* **TASK DETAILS**
Exactly the lines below from the one with "Steatosis, 8: 7500 -> 8870" up to and including the one with "NaturalDeath, 24: 5000 -> 6642" make up the answer, with nothing else added.

* **INPUT FOR THIS TASK**
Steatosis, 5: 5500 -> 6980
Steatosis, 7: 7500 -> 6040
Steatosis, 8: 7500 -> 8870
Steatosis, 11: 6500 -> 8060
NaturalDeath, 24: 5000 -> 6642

==

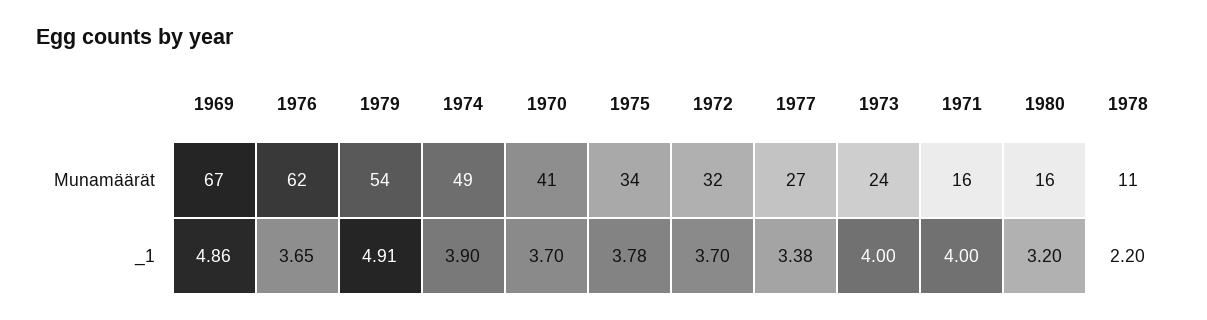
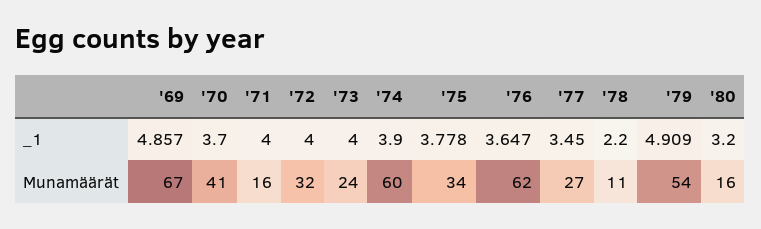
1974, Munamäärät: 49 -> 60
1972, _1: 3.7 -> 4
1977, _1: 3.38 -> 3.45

==

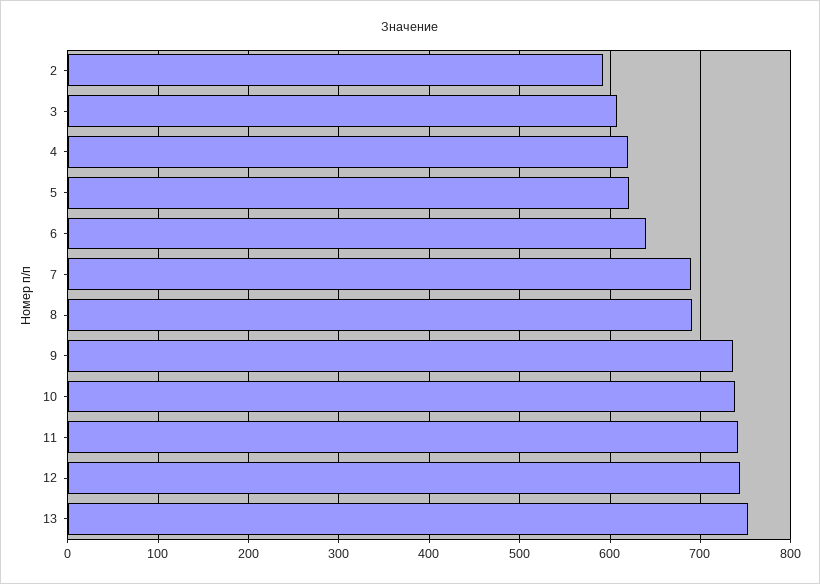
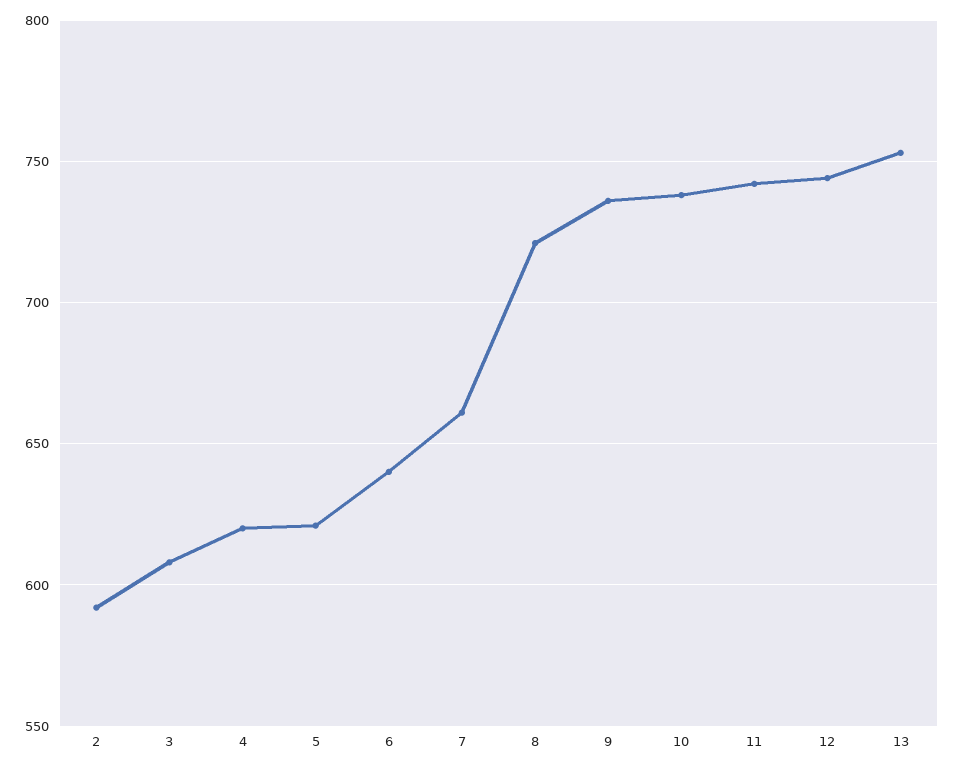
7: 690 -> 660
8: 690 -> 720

* **RESPONSE BELOW**
Steatosis, 8: 7500 -> 8870
Steatosis, 11: 6500 -> 8060
NaturalDeath, 24: 5000 -> 6642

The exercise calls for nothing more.